---------- ESTRATTO ----------

Descrivere la luce è sempre stato un compito arduo e prima dell’avvento della Meccanica Quantistica, lo si era fatto sempre in modo incompleto.
La prima descrizione della luce o più in generale della radiazione elettromagnetica (della quale la luce fa parte), la dipingeva come una particella che si muove da un punto A ad un punto B. Si immaginava quindi che la luce fosse composta da piccole particelle in movimento. Successivamente, si notò che descrivere la luce come una particella non spiegava certi comportamenti e quindi non era sufficiente.
Uno dei comportamenti che non spiegava, era la diffrazione. A questo scopo si descrisse la luce come un’onda, proprio per risolvere questo problema, ma se ne venne a creare un’altro: la propagazione della luce nel vuoto.
Infatti, qualunque fenomeno ondulatorio, non è in grado di propagarsi nel vuoto. Un’onda è una trasmissione di energia da un punto A ad un punto B e non di materia.

---------- MATERIALE DI STUDIO ----------

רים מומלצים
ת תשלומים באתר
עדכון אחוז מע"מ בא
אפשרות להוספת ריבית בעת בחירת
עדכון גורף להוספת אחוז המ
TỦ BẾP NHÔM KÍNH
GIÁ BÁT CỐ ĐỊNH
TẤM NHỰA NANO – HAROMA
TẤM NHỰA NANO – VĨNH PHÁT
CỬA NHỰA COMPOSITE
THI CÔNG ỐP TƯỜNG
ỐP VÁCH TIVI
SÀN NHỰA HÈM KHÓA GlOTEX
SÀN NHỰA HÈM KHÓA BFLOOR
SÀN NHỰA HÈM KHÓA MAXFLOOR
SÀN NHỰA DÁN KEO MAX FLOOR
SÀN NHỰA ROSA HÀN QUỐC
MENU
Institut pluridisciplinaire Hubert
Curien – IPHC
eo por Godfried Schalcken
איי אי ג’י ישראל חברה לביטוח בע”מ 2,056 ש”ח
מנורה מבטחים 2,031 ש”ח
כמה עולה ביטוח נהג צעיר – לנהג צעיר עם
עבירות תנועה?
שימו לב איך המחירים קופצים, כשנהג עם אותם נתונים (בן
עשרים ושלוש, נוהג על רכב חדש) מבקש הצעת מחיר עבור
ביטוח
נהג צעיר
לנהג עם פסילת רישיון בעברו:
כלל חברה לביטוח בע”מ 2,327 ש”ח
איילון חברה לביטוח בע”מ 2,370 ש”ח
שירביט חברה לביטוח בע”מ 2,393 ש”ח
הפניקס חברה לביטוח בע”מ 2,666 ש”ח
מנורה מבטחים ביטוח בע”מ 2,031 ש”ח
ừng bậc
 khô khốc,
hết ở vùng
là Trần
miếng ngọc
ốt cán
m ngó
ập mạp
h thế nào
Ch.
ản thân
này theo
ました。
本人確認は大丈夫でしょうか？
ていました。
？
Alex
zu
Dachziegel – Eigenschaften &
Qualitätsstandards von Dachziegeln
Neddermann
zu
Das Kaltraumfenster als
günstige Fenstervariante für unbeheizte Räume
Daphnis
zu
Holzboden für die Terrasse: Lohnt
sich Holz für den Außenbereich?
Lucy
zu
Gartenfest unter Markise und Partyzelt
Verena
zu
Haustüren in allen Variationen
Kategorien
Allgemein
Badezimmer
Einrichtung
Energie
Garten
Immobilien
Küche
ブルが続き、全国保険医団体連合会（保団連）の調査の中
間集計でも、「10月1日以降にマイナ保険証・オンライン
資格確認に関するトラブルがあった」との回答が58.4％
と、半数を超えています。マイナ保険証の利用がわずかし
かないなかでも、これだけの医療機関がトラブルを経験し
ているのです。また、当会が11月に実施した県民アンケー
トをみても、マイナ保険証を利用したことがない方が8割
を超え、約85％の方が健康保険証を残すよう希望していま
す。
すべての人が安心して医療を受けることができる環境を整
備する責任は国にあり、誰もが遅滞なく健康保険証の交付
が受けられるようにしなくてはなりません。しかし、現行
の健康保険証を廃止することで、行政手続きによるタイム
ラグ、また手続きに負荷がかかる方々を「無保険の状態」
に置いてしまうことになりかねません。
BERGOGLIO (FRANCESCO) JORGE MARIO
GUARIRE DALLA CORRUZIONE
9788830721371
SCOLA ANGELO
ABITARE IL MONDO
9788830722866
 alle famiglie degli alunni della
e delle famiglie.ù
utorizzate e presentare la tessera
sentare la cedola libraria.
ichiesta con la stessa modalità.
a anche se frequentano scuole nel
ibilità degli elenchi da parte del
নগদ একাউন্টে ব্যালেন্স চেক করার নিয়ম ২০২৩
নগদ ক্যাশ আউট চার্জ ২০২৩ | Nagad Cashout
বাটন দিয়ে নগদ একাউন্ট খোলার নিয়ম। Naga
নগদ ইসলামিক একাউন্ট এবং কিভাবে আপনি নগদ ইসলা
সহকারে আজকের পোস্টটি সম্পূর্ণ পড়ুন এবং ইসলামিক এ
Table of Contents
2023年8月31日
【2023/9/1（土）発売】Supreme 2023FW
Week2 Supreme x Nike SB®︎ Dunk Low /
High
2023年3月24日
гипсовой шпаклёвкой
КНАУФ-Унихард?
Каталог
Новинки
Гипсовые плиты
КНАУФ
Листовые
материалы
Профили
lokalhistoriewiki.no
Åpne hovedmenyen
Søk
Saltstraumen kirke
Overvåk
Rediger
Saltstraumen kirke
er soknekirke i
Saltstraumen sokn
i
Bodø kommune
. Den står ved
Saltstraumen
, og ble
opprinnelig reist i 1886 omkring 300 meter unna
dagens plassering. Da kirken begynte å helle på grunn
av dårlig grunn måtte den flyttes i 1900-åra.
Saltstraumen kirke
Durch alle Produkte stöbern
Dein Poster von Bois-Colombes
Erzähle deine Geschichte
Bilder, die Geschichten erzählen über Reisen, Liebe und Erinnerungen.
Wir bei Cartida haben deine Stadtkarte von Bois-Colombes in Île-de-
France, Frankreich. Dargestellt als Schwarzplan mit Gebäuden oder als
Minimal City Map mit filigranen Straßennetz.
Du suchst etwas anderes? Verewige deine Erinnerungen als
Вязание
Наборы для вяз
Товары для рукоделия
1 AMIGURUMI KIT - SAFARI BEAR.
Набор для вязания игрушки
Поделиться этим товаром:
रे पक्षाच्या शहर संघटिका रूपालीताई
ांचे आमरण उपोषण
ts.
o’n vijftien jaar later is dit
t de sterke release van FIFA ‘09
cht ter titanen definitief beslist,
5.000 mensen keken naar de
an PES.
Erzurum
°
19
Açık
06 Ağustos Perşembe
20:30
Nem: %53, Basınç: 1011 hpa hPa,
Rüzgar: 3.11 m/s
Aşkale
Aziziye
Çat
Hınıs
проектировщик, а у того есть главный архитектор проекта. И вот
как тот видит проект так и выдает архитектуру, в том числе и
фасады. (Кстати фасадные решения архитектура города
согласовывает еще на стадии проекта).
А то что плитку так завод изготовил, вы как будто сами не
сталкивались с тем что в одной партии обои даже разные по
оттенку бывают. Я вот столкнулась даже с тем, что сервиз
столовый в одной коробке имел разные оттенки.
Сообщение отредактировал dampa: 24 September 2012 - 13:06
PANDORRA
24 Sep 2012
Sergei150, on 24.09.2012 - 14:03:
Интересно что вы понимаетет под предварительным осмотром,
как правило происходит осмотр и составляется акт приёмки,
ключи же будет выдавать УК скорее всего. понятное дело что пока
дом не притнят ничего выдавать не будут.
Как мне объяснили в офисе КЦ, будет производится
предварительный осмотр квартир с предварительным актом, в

----------

### ESERCIZI:
1 – Trascrivi dal brano sulla luce il passo che va da "Uno dei comportamenti" a "non di materia.".
2 – Rispondi a queste domande sul brano sulla luce:
(a) Come dipingeva la luce la prima descrizione?
(b) Quale comportamento non veniva spiegato descrivendo la luce come una particella?
(c) Che cos'è un'onda?

### RISULTATI ATTESI:
1 –
Uno dei comportamenti che non spiegava, era la diffrazione. A questo scopo si descrisse la luce come un’onda, proprio per risolvere questo problema, ma se ne venne a creare un’altro: la propagazione della luce nel vuoto.
Infatti, qualunque fenomeno ondulatorio, non è in grado di propagarsi nel vuoto. Un’onda è una trasmissione di energia da un punto A ad un punto B e non di materia.

2 –
(a) Come una particella che si muove da un punto A a un punto B.
(b) La diffrazione.
(c) Una trasmissione di energia, e non di materia, da un punto A a un punto B.